Nicole felt the tension around her as the crew grasped sword handles, but Gordon called to the men, “Hold yourselves back, lads. Keep the boats offshore and your hands out where they can be seen!”

  “They’ve got muskets primed and aimed, Captain,” murmured Carter at his elbow.

  Gordon rose to his feet, turned shoreward, held out empty hands, and shouted, “Henri and Louise Robichaud!”

  There was an instant’s halt to the hubbub.

  “Robichaud!” Gordon employed his foredeck roar to its fullest. “Henri and Louise Robichaud!”

  The armed throng lining the riverbank was silent. Then a woman’s voice arced high over the crowd. “Nicole!”

  Chapter 33

  Nicole’s joy at the reunion with her parents was all too brief. Henri and Louise welcomed her home most lovingly. But when she introduced her husband, explaining how and where they had met, she could immediately sense their unspoken questions. A British officer. And she could hear again those childhood stories of their family’s harrowing flight from the bloodshed and destruction at the hands of such as Gordon. They had learned to love and trust Andrew and Catherine because circumstances had placed them side by side in Acadian country. Tragedy had bonded them more closely than blood ties. But these men were not neighbors. Not friends. They were British. They spoke with strong accents, walked stiffly like soldiers, and looked far too much like a military presence, when the Robichauds and their neighbors wanted no reminders of a painful past.

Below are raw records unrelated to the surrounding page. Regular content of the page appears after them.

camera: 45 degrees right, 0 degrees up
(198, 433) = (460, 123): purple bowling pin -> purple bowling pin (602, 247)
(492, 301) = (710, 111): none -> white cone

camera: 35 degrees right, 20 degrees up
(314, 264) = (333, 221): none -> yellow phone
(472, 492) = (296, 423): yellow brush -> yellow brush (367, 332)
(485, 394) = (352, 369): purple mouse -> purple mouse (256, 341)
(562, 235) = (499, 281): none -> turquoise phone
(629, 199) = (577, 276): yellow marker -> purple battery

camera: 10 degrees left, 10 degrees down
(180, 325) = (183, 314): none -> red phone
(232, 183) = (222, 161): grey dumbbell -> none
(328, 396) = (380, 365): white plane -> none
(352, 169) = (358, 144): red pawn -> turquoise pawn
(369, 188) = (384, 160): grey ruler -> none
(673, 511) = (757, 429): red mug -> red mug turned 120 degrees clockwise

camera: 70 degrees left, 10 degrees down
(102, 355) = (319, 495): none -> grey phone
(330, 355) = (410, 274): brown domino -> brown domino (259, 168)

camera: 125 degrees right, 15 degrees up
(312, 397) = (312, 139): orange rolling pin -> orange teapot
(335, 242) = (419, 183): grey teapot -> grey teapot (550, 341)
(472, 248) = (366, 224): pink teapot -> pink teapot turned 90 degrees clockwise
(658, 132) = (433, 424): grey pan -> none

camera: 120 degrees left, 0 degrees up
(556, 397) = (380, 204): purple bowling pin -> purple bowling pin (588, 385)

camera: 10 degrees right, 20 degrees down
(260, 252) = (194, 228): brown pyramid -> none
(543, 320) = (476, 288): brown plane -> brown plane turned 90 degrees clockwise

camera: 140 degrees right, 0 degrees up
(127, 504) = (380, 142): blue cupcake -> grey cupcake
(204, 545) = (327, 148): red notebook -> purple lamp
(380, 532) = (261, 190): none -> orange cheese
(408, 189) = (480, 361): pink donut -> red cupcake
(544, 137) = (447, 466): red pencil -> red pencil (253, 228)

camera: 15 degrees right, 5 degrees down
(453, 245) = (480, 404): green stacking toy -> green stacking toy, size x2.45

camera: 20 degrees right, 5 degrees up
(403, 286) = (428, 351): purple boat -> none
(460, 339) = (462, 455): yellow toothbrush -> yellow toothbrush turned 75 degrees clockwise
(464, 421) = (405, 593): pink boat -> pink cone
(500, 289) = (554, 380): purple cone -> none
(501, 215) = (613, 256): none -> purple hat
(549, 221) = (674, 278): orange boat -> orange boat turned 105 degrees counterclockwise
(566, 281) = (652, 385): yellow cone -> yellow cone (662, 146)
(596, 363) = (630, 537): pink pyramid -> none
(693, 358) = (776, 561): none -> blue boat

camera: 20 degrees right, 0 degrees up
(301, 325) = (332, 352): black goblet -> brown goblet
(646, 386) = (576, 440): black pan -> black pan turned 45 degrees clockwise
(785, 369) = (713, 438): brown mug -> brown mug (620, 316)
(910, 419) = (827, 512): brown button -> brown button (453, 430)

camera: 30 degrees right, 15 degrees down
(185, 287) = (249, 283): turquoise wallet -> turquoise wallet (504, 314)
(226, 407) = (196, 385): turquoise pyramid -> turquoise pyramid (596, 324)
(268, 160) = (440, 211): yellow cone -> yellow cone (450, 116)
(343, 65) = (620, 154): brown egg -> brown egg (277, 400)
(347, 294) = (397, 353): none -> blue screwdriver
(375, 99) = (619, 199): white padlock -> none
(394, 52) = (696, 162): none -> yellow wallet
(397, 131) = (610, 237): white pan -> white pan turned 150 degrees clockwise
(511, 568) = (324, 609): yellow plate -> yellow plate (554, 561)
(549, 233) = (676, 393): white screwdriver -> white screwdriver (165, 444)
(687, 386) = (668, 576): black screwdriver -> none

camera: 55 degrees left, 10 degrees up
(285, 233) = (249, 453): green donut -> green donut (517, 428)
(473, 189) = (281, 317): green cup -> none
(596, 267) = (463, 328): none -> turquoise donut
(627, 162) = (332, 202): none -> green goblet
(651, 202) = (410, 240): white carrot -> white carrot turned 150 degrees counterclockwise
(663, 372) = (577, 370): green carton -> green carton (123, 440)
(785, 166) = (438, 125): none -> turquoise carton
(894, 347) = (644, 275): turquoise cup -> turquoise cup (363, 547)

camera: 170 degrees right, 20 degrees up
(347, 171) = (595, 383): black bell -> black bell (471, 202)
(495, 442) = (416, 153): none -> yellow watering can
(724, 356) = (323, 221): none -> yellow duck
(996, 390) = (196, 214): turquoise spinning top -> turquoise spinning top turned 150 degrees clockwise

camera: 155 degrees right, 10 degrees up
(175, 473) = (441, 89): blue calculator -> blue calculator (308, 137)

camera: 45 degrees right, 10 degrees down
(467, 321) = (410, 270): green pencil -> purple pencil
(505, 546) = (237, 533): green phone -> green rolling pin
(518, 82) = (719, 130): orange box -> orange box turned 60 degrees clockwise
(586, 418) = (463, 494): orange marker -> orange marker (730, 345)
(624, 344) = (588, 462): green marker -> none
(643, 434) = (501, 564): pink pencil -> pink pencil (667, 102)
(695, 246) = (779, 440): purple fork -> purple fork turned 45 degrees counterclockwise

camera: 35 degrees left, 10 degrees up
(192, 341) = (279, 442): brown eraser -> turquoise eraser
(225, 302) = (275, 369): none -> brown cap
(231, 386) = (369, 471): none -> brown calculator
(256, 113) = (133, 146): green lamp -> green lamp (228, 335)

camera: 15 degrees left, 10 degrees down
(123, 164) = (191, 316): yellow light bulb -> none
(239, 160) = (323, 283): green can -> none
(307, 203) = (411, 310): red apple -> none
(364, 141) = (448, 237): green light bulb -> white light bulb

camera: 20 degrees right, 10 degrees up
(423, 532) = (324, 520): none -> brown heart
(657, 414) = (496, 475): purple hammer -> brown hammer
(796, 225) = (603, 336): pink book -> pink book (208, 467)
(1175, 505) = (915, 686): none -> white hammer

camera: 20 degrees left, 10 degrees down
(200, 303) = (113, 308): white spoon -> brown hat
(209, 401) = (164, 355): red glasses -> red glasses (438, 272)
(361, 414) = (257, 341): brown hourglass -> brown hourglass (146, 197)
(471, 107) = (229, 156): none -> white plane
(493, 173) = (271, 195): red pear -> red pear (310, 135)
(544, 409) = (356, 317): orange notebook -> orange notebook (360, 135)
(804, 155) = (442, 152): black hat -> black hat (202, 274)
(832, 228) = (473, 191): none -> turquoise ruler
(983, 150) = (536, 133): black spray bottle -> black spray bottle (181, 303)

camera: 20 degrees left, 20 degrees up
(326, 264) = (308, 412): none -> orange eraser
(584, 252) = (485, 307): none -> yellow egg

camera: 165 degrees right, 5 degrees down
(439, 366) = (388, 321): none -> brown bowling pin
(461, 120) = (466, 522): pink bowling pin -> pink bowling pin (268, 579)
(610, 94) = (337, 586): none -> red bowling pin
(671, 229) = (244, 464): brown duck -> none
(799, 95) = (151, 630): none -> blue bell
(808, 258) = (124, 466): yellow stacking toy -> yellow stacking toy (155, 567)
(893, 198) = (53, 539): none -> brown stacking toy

  Many villagers were adamantly hostile toward Gordon and his men. Their allegiance to the American cause mattered little to the Acadians, as did the fact that the Louisiana region and its Spanish and French consul-governors had declared themselves for the Americans. Here in bayou country, all who were not Cajun were suspect. The crew was forced to make camp in the farthest fields to the north. Gordon’s daily walk out to their encampment was made along dusty lanes bounded by silent suspicion.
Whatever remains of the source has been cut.